- **EXERCISE AIM**: Nothing but the lines from the one that contains "Q: Are there glasses in the picture?" to the end of the records should be printed, both ends included, exactly as given.

Extracted data entries
□ □ □ □ □

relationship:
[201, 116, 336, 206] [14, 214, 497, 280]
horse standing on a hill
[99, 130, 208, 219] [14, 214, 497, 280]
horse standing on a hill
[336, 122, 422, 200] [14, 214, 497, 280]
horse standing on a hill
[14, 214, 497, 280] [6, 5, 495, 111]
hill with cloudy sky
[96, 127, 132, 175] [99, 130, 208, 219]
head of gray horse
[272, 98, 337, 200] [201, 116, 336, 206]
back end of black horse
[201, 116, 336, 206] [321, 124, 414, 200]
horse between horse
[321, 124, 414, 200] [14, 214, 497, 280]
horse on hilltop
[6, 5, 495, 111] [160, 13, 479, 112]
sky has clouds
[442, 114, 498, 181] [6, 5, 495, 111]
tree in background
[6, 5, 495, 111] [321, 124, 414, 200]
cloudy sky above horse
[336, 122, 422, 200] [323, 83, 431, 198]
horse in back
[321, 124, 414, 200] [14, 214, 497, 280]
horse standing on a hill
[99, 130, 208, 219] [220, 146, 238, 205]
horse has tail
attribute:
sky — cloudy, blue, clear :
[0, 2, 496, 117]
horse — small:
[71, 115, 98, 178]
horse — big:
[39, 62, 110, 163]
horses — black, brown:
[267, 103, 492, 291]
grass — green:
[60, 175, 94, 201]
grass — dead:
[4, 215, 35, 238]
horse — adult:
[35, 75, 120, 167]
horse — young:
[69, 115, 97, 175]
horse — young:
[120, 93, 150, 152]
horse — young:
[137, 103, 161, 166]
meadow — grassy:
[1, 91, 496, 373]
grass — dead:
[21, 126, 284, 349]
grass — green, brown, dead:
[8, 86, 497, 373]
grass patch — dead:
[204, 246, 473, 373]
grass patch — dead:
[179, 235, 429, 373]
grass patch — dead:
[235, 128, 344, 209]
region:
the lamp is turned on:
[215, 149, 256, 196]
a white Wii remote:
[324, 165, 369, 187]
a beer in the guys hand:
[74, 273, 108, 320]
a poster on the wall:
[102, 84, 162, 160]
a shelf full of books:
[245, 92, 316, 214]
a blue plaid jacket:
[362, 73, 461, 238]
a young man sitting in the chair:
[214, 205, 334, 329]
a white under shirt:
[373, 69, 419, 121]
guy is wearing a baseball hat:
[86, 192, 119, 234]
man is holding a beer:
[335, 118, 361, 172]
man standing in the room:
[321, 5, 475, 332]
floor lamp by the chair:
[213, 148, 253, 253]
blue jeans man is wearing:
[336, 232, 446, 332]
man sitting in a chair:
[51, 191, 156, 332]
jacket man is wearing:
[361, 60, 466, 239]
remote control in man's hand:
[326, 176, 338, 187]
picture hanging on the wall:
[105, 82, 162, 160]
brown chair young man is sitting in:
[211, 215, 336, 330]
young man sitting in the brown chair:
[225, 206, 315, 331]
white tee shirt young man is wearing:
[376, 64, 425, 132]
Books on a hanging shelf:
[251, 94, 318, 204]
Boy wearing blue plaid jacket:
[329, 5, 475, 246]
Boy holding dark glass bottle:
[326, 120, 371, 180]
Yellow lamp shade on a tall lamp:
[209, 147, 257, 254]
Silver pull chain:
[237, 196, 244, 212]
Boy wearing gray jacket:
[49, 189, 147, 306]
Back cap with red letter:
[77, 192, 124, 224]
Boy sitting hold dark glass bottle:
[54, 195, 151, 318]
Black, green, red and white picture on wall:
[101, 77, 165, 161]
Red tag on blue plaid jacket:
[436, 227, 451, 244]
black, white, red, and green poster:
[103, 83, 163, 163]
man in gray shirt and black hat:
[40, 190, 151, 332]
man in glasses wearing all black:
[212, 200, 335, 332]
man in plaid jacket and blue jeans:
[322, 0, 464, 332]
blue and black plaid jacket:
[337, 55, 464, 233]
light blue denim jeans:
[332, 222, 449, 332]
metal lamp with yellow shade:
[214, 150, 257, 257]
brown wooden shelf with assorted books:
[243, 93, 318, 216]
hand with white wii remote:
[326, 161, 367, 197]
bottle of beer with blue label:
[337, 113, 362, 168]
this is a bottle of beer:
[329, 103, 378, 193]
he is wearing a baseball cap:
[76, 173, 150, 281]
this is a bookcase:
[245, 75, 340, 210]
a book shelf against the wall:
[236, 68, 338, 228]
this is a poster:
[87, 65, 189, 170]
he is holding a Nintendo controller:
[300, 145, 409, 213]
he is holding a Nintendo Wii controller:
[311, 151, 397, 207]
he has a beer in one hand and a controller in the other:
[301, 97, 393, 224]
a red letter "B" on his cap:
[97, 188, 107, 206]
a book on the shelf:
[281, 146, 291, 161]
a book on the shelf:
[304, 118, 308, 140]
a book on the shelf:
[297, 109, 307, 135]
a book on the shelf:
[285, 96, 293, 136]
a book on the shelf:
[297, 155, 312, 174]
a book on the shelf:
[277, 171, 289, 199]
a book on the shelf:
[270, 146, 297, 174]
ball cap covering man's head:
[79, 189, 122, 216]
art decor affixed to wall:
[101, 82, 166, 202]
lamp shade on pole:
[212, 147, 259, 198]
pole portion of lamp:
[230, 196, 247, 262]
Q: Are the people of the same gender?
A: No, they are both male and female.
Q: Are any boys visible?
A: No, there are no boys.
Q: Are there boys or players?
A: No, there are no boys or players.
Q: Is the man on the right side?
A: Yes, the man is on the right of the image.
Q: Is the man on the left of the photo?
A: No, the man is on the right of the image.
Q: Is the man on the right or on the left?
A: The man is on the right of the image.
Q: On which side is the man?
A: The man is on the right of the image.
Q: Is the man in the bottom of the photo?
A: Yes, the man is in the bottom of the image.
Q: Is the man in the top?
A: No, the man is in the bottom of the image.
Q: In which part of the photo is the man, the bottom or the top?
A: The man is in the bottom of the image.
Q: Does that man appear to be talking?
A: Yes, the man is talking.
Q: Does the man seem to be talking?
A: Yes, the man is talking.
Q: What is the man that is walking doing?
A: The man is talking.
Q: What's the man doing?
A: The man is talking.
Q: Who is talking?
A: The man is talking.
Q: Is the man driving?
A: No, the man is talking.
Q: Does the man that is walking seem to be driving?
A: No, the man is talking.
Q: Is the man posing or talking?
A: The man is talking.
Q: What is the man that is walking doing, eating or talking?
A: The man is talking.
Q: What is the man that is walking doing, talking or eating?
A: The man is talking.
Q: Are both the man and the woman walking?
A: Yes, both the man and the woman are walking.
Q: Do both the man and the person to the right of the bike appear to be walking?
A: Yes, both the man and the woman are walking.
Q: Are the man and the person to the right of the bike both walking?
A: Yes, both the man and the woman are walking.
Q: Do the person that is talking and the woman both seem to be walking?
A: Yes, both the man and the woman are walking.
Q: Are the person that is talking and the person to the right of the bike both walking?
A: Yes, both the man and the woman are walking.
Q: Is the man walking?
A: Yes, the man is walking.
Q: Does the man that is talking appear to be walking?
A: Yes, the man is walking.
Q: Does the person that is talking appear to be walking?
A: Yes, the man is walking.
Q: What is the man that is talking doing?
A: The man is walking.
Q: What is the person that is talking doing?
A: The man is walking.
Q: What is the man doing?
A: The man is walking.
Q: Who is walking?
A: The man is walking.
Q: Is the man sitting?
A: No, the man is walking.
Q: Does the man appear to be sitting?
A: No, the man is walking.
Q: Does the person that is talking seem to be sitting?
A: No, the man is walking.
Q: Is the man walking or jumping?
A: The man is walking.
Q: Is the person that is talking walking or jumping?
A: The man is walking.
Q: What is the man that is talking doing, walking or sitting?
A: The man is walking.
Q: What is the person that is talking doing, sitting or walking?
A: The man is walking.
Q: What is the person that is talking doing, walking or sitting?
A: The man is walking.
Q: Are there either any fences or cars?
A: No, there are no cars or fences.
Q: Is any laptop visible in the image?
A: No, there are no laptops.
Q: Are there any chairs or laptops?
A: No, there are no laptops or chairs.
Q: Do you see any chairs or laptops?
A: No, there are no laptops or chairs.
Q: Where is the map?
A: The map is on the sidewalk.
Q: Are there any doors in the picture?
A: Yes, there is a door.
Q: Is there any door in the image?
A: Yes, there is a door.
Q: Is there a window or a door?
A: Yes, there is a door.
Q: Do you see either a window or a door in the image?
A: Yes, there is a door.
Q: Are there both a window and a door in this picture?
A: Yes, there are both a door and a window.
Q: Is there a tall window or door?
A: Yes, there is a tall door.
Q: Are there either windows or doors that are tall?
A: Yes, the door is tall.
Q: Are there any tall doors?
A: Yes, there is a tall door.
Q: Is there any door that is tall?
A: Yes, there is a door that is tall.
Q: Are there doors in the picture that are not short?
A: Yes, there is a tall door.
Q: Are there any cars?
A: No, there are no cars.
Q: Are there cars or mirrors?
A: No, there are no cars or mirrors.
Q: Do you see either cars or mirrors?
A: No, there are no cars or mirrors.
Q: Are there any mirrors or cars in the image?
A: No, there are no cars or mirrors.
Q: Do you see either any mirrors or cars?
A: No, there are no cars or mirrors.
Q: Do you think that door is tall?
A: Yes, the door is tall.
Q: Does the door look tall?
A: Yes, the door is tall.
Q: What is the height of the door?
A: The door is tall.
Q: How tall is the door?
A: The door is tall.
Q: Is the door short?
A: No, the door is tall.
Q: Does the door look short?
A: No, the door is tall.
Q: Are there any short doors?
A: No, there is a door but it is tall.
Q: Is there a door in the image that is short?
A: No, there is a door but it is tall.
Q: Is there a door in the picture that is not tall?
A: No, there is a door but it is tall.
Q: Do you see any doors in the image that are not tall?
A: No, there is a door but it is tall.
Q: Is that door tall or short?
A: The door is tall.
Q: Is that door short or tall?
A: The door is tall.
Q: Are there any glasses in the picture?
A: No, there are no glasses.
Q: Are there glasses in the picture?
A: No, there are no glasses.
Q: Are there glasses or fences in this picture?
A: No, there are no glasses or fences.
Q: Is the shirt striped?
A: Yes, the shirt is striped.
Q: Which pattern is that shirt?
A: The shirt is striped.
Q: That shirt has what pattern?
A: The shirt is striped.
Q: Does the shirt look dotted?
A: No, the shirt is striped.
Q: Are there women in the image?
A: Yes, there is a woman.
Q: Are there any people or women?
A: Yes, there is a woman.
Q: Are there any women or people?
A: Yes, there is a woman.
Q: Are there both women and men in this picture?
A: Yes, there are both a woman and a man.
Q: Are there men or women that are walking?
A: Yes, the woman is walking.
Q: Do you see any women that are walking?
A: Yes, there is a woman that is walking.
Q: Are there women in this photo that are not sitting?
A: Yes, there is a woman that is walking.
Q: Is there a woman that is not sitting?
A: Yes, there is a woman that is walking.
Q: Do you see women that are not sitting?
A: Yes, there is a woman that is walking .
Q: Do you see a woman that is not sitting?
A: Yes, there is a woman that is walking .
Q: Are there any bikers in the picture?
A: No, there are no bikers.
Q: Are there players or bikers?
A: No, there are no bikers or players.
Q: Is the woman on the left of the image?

□ □ □ □ □

- **THE ANSWER**:
Q: Are there glasses in the picture?
A: No, there are no glasses.
Q: Are there glasses or fences in this picture?
A: No, there are no glasses or fences.
Q: Is the shirt striped?
A: Yes, the shirt is striped.
Q: Which pattern is that shirt?
A: The shirt is striped.
Q: That shirt has what pattern?
A: The shirt is striped.
Q: Does the shirt look dotted?
A: No, the shirt is striped.
Q: Are there women in the image?
A: Yes, there is a woman.
Q: Are there any people or women?
A: Yes, there is a woman.
Q: Are there any women or people?
A: Yes, there is a woman.
Q: Are there both women and men in this picture?
A: Yes, there are both a woman and a man.
Q: Are there men or women that are walking?
A: Yes, the woman is walking.
Q: Do you see any women that are walking?
A: Yes, there is a woman that is walking.
Q: Are there women in this photo that are not sitting?
A: Yes, there is a woman that is walking.
Q: Is there a woman that is not sitting?
A: Yes, there is a woman that is walking.
Q: Do you see women that are not sitting?
A: Yes, there is a woman that is walking .
Q: Do you see a woman that is not sitting?
A: Yes, there is a woman that is walking .
Q: Are there any bikers in the picture?
A: No, there are no bikers.
Q: Are there players or bikers?
A: No, there are no bikers or players.
Q: Is the woman on the left of the image?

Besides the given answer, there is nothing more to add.